一般に、前走で好走した馬は人気になりやすく、前走を凡走した馬は人気を落とす傾向があります。
しかし、前走で見せ場もなく負けた馬が、次走で鮮やかに巻き返す ― これもまた競馬の日常でしょう。
今回は前走着順とレース結果の関係に着目し、競馬に潜む神話的構造を再構築して行こうと思います。
次に表すのは、2003年から2007年までの5年間に行われたJRA平地重賞596レースに出走した全出走馬の成績を、前走着順別にまとめたものです。
| 前走着順 | 出現数 | 1着数 | 2着数 | 3着数 | 勝率 | 連対率 | 複勝率 |
| 前走1着 | 2400 | 225 | 211 | 194 | 9.4% | 18.2% | 26.3% |
| 前走2着 | 883 | 97 | 77 | 78 | 11.0% | 19.7% | 28.5% |
| 前走3着 | 726 | 69 | 58 | 54 | 9.5% | 17.5% | 24.9% |
| 前走4着 | 687 | 38 | 53 | 48 | 5.5% | 13.2% | 20.2% |
| 前走5着 | 579 | 36 | 42 | 46 | 4.5% | 9.5% | 21.4% |
| 前走6着 | 513 | 21 | 35 | 30 | 4.1% | 10.9% | 16.8% |
| 前走7着 | 470 | 29 | 14 | 22 | 6.2% | 9.1% | 13.8% |
| 前走8着 | 437 | 16 | 20 | 24 | 3.7% | 8.2% | 13.7% |
| 前走9着 | 385 | 15 | 22 | 23 | 3.9% | 9.6% | 15.6% |
| 前走10着 | 336 | 9 | 12 | 16 | 2.7% | 6.3% | 11.0% |
| 前走11着 | 312 | 8 | 12 | 18 | 2.6% | 6.4% | 12.2% |
| 前走12着 | 283 | 7 | 11 | 12 | 2.5% | 6.4% | 10.6% |
| 前走13着 | 229 | 7 | 9 | 8 | 3.1% | 7.0% | 10.5% |
| 前走14着 | 194 | 9 | 10 | 6 | 4.6% | 9.8% | 12.9% |
| 前走15着 | 135 | 2 | 5 | 3 | 1.5% | 5.2% | 7.4% |
| 前走16着 | 113 | 5 | 1 | 5 | 4.4% | 5.3% | 9.7% |
| 前走17着 | 56 | 2 | 2 | 5 | 3.6% | 7.1% | 16.1% |
| 前走18着 | 39 | 0 | 2 | 3 | 0.0% | 5.1% | 12.8% |
重賞レースに限定したのは、私が重賞レースしか予想しないのもあるのですが、降級馬の可能性を排除するためです。

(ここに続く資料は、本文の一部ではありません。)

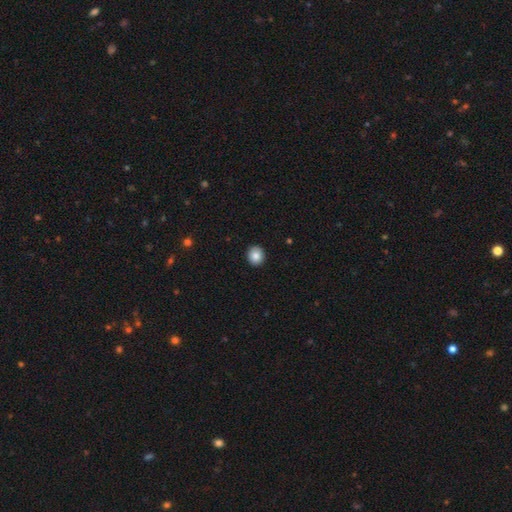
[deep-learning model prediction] smooth-or-featured: smooth: 86% | star or artifact: 9% | featured or disk: 5%
  how-rounded: round: 83% | in between: 16% | cigar-shaped: 1%
  merging: none: 92% | minor disturbance: 6% | major disturbance: 2% | merger: 1%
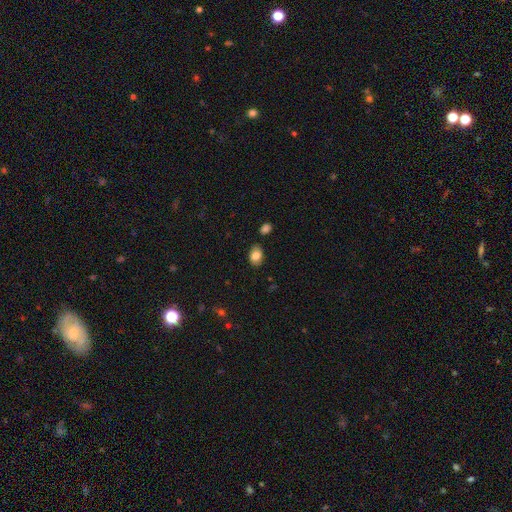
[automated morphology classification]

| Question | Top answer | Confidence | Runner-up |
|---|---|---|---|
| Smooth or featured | smooth | 84% | star or artifact (8%) |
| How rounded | in between | 81% | round (18%) |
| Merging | none | 79% | minor disturbance (15%) |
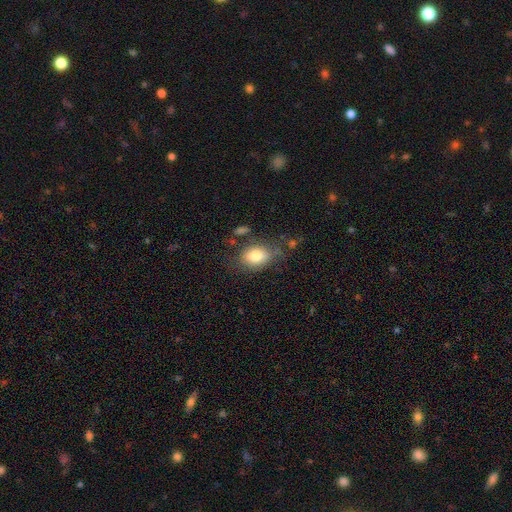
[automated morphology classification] A smooth galaxy with no disk features (79%) that is in between round and cigar-shaped (77%).

Vote fractions:
- Smooth or featured? smooth: 79% / featured or disk: 13% / star or artifact: 8%
- How rounded? in between: 77% / round: 21% / cigar-shaped: 2%
- Merging? none: 61% / minor disturbance: 24% / major disturbance: 9% / merger: 6%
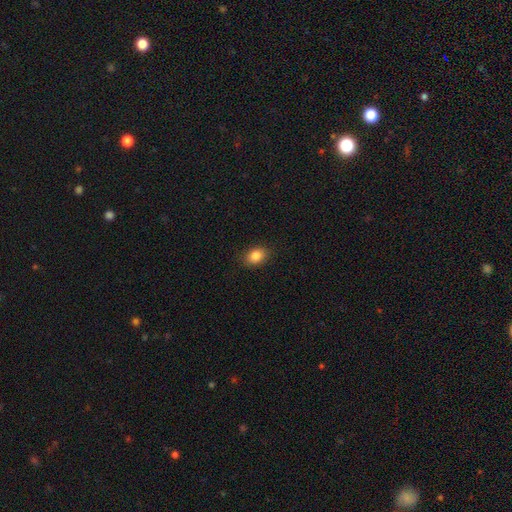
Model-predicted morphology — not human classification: A smooth galaxy with no disk features (85%) that is in between round and cigar-shaped (74%). Merging: none (88%).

さて、このデータを見ると、やはり前走を好走している馬の成績は安定し、前走着順が悪くなるほど成績は緩やかに下降しています。
ところが、その下降線は非常に緩やかで、前走が二桁着順でも、まだ連対率で5%以上をキープしているのです。
連対率5%ということは20頭に1頭は連対するということですから、これはかなり高い数字です。

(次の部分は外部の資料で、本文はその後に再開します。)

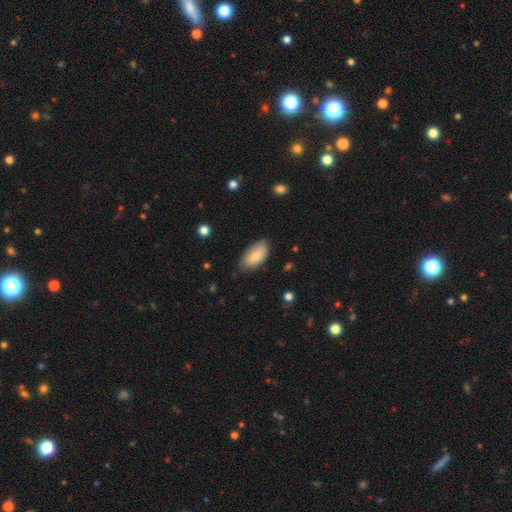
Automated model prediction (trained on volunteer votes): Smooth or featured?
  - smooth: 79% *
  - featured or disk: 15%
  - star or artifact: 6%
How rounded?
  - in between: 94% *
  - cigar-shaped: 4%
  - round: 2%
Merging?
  - none: 76% *
  - minor disturbance: 19%
  - major disturbance: 3%
  - merger: 1%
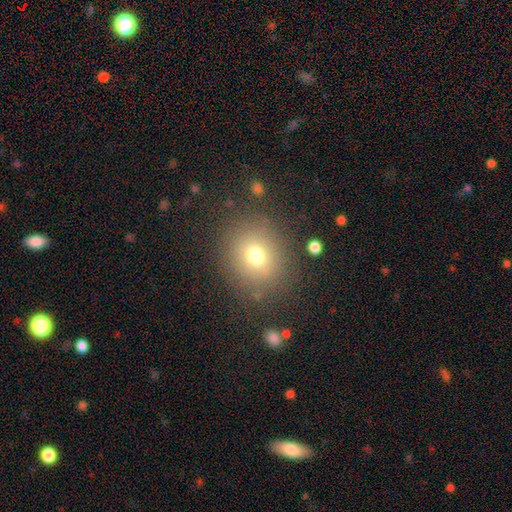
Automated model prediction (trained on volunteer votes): Overall: smooth (72%). How rounded: round (78%). Merging: none (84%).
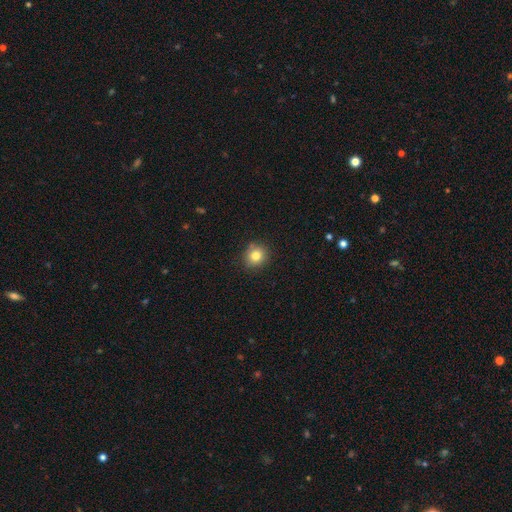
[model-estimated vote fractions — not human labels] Overall: smooth (81%). How rounded: round (85%). Merging: none (84%).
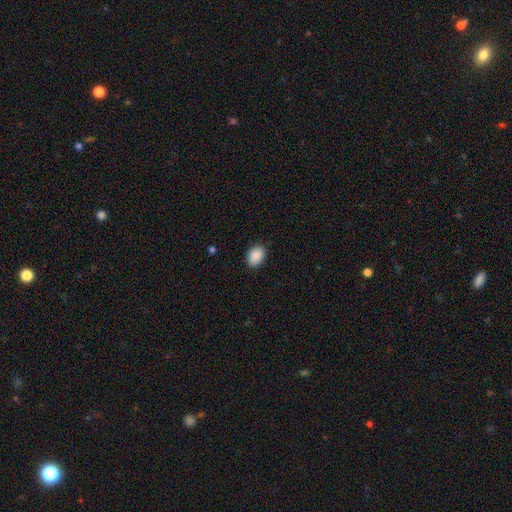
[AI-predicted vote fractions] smooth_or_featured: smooth (p=0.90) [alt: star or artifact p=0.07]
how_rounded: in between (p=0.76) [alt: round p=0.23]
merging: none (p=0.87) [alt: minor disturbance p=0.10]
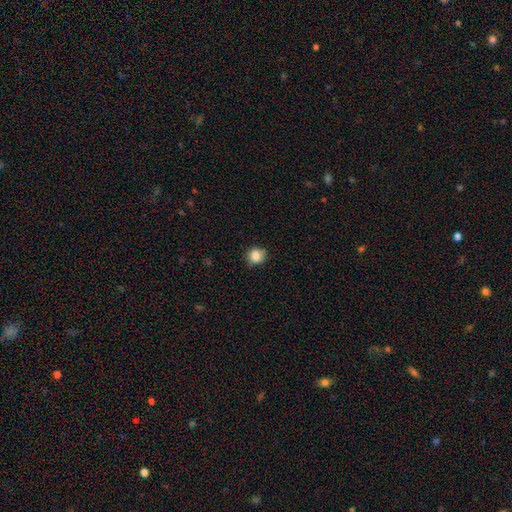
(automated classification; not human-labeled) This is clearly a smooth galaxy (83%). How rounded: likely round (77%). Merging: likely none (74%).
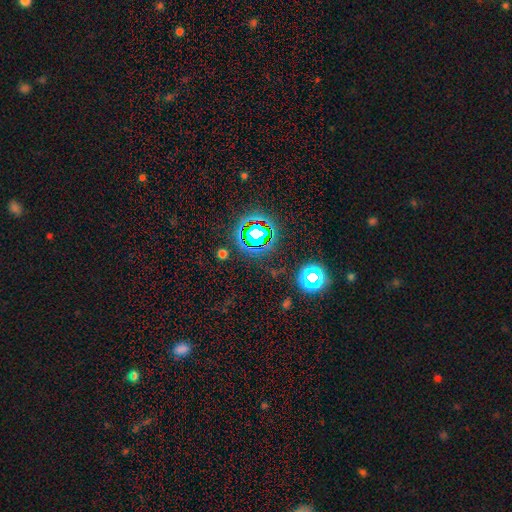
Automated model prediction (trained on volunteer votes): A star or artifact, not a galaxy (78%).

Vote fractions:
- Smooth or featured? star or artifact: 78% / smooth: 14% / featured or disk: 8%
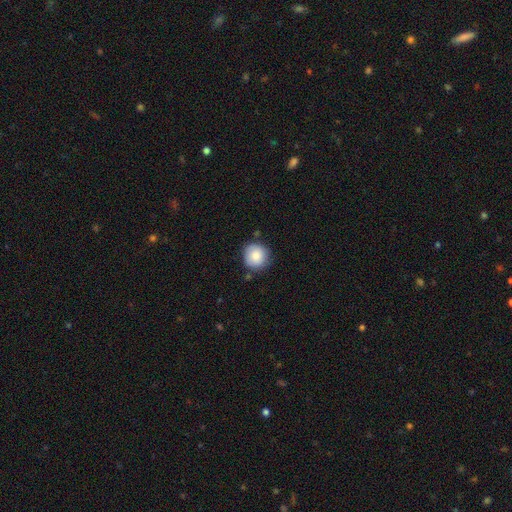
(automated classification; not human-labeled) Q: Smooth or featured?
A: smooth (84%); runner-up: featured or disk (8%)
Q: How rounded?
A: round (93%); runner-up: in between (6%)
Q: Merging?
A: none (80%); runner-up: minor disturbance (14%)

前走4着馬が勝つ確率と前走16着馬が連対する確率がほぼ同水準といえば、おそらく多くの人が驚くのではないでしょうか。
つまり、前走着順というのは思っているほどには結果と直結せず、むしろ前走惨敗したことだけを理由に軽視すると、手痛いしっぺ返しを喰らう可能性があるということです。
前走で見せ場なく凡走した馬より、鮮やかに勝っている馬を信用したくなるのは人情です。

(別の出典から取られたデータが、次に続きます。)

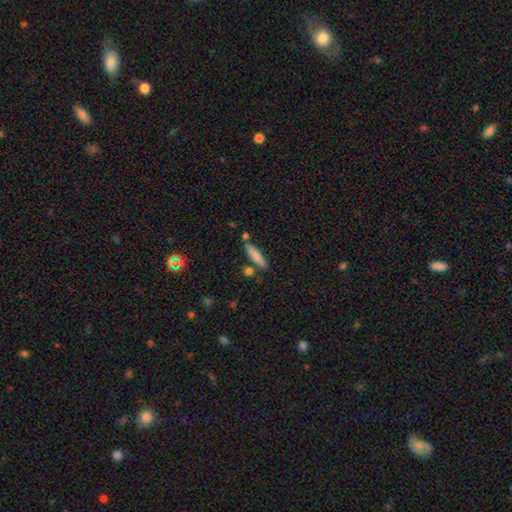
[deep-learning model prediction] This appears to be a smooth galaxy with no disk features (80%) that is cigar-shaped (77%). Merging: none (77%).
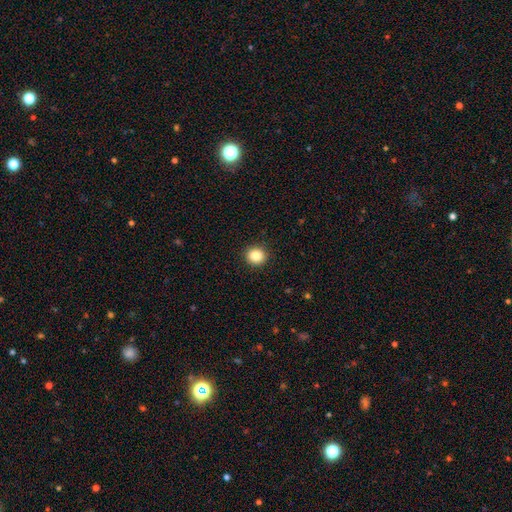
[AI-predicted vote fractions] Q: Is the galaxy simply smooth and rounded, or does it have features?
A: smooth — 86%.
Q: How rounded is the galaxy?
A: round — 91%.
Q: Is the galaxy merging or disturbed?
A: none — 92%.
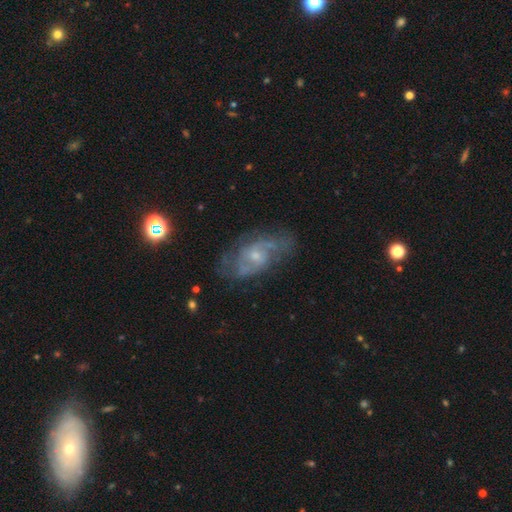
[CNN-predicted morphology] Overall: featured or disk (76%). Edge-on disk: no (95%). Bar: no (64%; weak 32%). Spiral arms: yes (84%). Spiral arm count: 2 (56%; can't tell 28%). Spiral winding: medium (47%; tight 29%). Bulge size: small (62%; moderate 31%). Merging: none (63%).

人気というのは競走馬の能力のバロメータですから、「前走で負けた=弱い」という心理が少なからず働くはずで、前走で負けた馬が人気を落とすのは、自然な現象と言えるでしょう。
しかし、クラス分けによって能力の拮抗した競馬の世界では、僅かな条件の違いで大きく着順も変動するものです。
一度の敗戦であっさり見限るのではなく、負けたからこそ追ってみるというのも馬券的戦略としては有効ではないでしょうか。